Отлично, значит, он не догадывается. В противном случае из чувства самосохранения Лоренс побоялся бы использовать Рэмси в качестве приманки. Перед глазами появилась картинка их троих, ужинающих в ресторане, – что ж, остается надеяться, что на ее лице не отразился ужас.
– Кстати, Рэмси сказал, у него оптимистичный взгляд по поводу Гран-при.
– Ты говорил с Рэмси? – резко спросила она.
– Разумеется. Теперь у меня есть три билета.
– Как у него дела? – Хочется верить, что страсть не рвется из нее с каждым звуком.
– Если б я знал. Он, конечно, не слишком общительный человек, но на этот раз разговаривал со мной так, словно я налоговый инспектор. Может, он не очень любит говорить по телефону?

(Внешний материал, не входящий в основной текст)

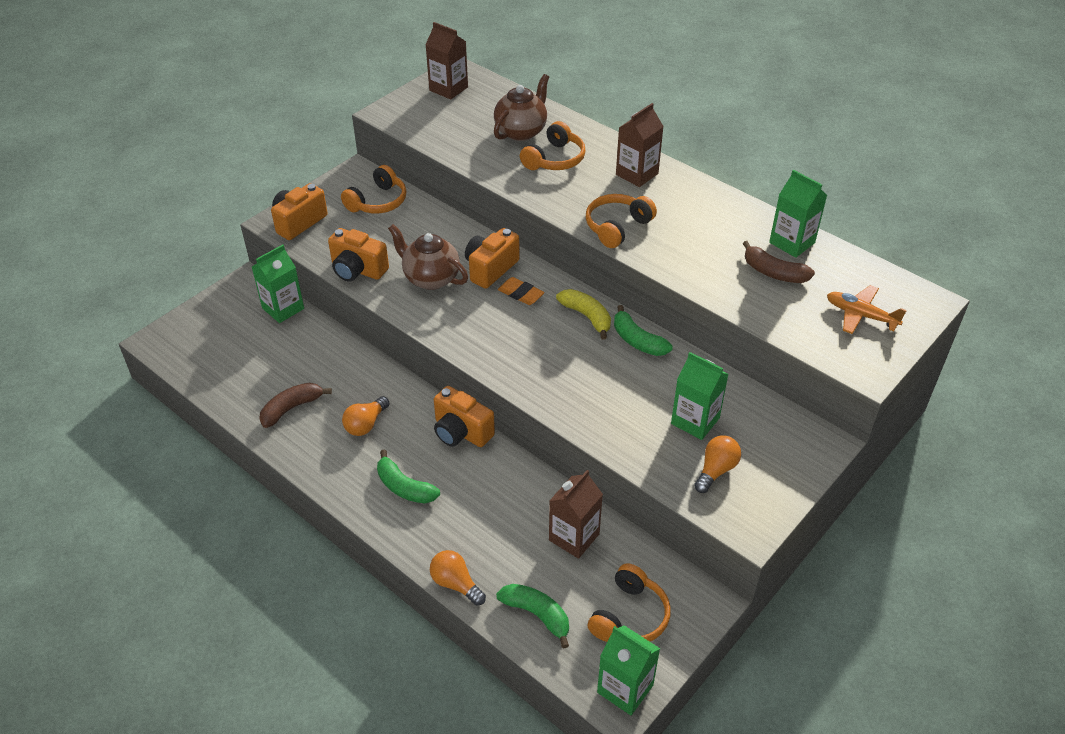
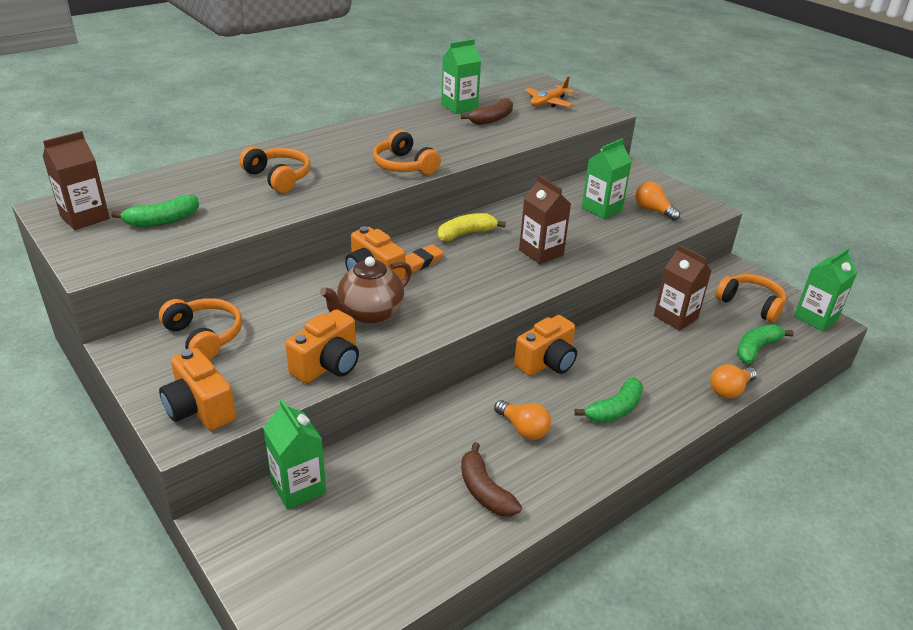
camera: 80 degrees left, 10 degrees down
brown teapot [494,74,549,141] -> none
green banana [614,305,673,356] -> green banana moved to [112,195,199,227]
brown carton [616,103,664,187] -> brown carton moved to [519,175,571,264]

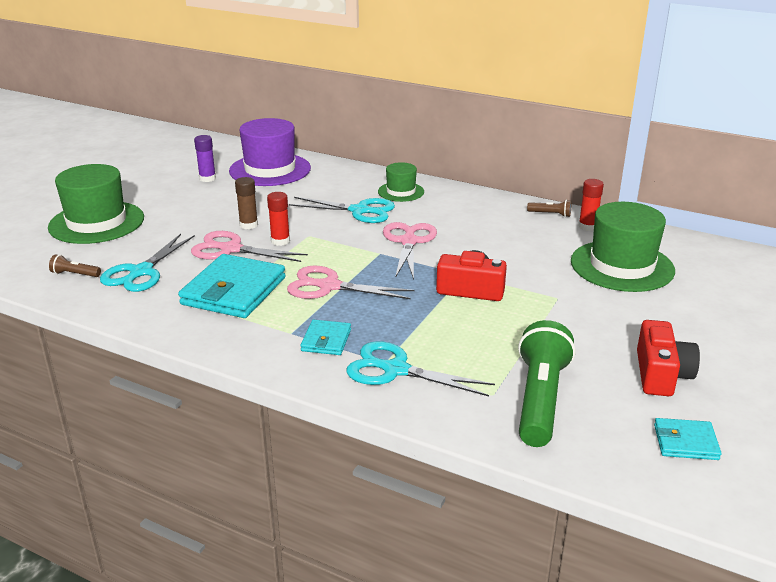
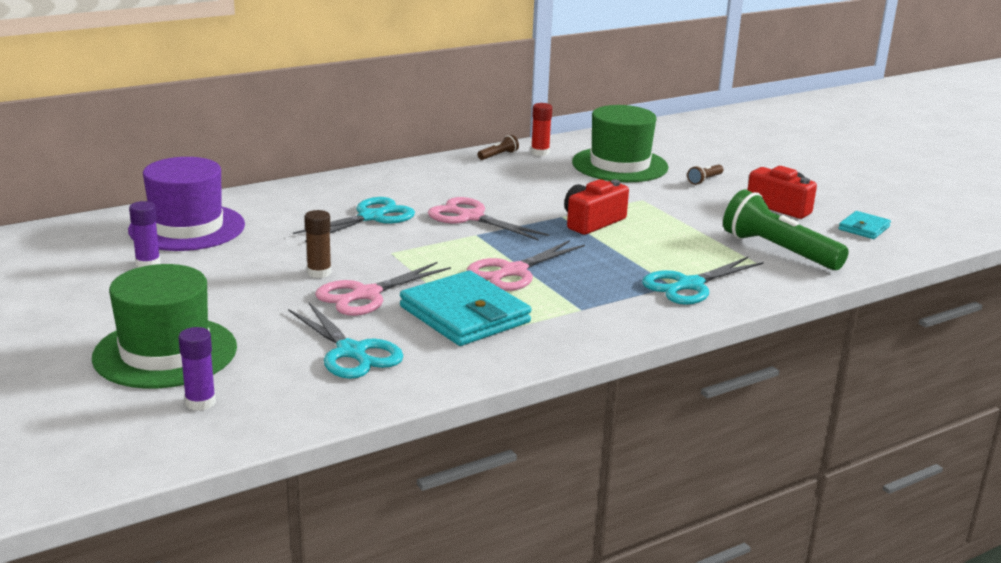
camera: 60 degrees left, 5 degrees down
brown flashlight [49,254,101,277] -> brown flashlight moved to [687,164,724,185]
red glue stick [267,192,290,246] -> none
turquoise wallet [300,320,351,355] -> none
green hat [378,162,424,202] -> none
none -> purple glue stick [178,327,216,411]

– Нет, не думаю, что не любит. – Перегруженный тайным смыслом диалог хорош в пьесах, но в жизни звучит отвратительно.
– Ну, что скажешь?
– Если ты хочешь поехать куда-то со мной вместе, может, лучше нам побыть вдвоем?
– Вдвоем тебя последнее время не устраивает. Вот я и подумал пригласить третьего. Для разнообразия.
– Мне не нужно такое разнообразие, – с чувством произнесла Ирина.
– Ладно, – печально кивнул Лоренс. – Я только предложил.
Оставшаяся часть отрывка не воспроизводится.